» TASK DETAILS
Read through the lines below and copy the ones holding the string "труда".

» SUPPLIED MATERIAL
================================

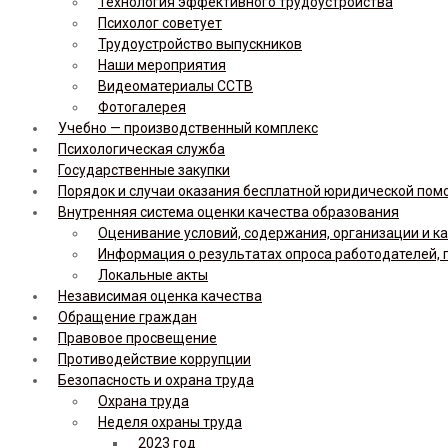
Технология эффективного трудоустройства
Психолог советует
Трудоустройство выпускников
Наши мероприятия
Видеоматериалы ССТВ
Фотогалерея
Учебно — производственный комплекс
Психологическая служба
Государственные закупки
Порядок и случаи оказания бесплатной юридической по
Внутренняя система оценки качества образования
Оценивание условий, содержания, организации и к
Информация о результатах опроса работодателей, 
Локальные акты
Независимая оценка качества
Обращение граждан
Правовое просвещение
Противодействие коррупции
Безопасность и охрана труда
Охрана труда
Неделя охраны труда
2023 год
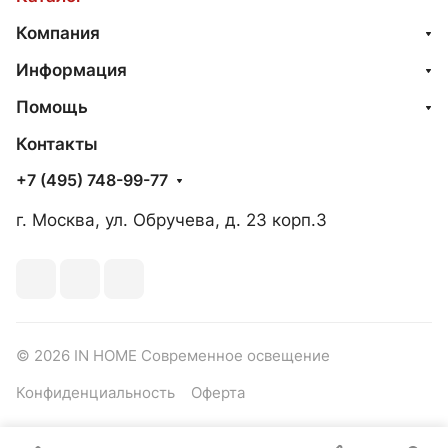
Компания
Информация
Помощь
Контакты
+7 (495) 748-99-77
г. Москва, ул. Обручева, д. 23 корп.3
© 2026 IN HOME Современное освещение
Конфиденциальность
Оферта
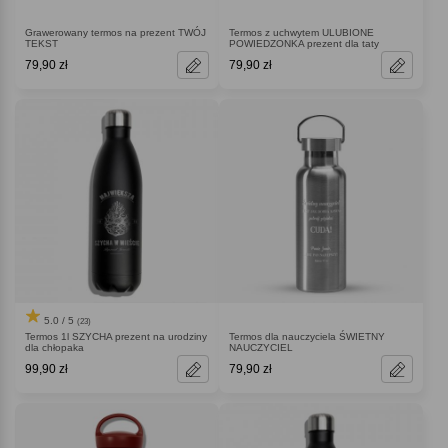
Grawerowany termos na prezent TWÓJ
Termos z uchwytem ULUBIONE
TEKST
POWIEDZONKA prezent dla taty
79,90 zł
79,90 zł
5.0 / 5
(23)
Termos 1l SZYCHA prezent na urodziny
Termos dla nauczyciela ŚWIETNY
dla chłopaka
NAUCZYCIEL
99,90 zł
79,90 zł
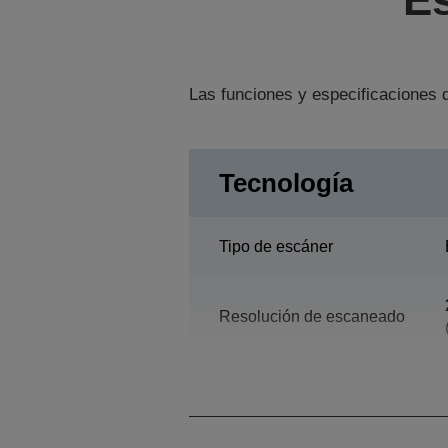
Las funciones y especificaciones d
Tecnología
Tipo de escáner
Resolución de escaneado
Densidad óptica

================================

» TASK OUTPUT
Безопасность и охрана труда
Охрана труда
Неделя охраны труда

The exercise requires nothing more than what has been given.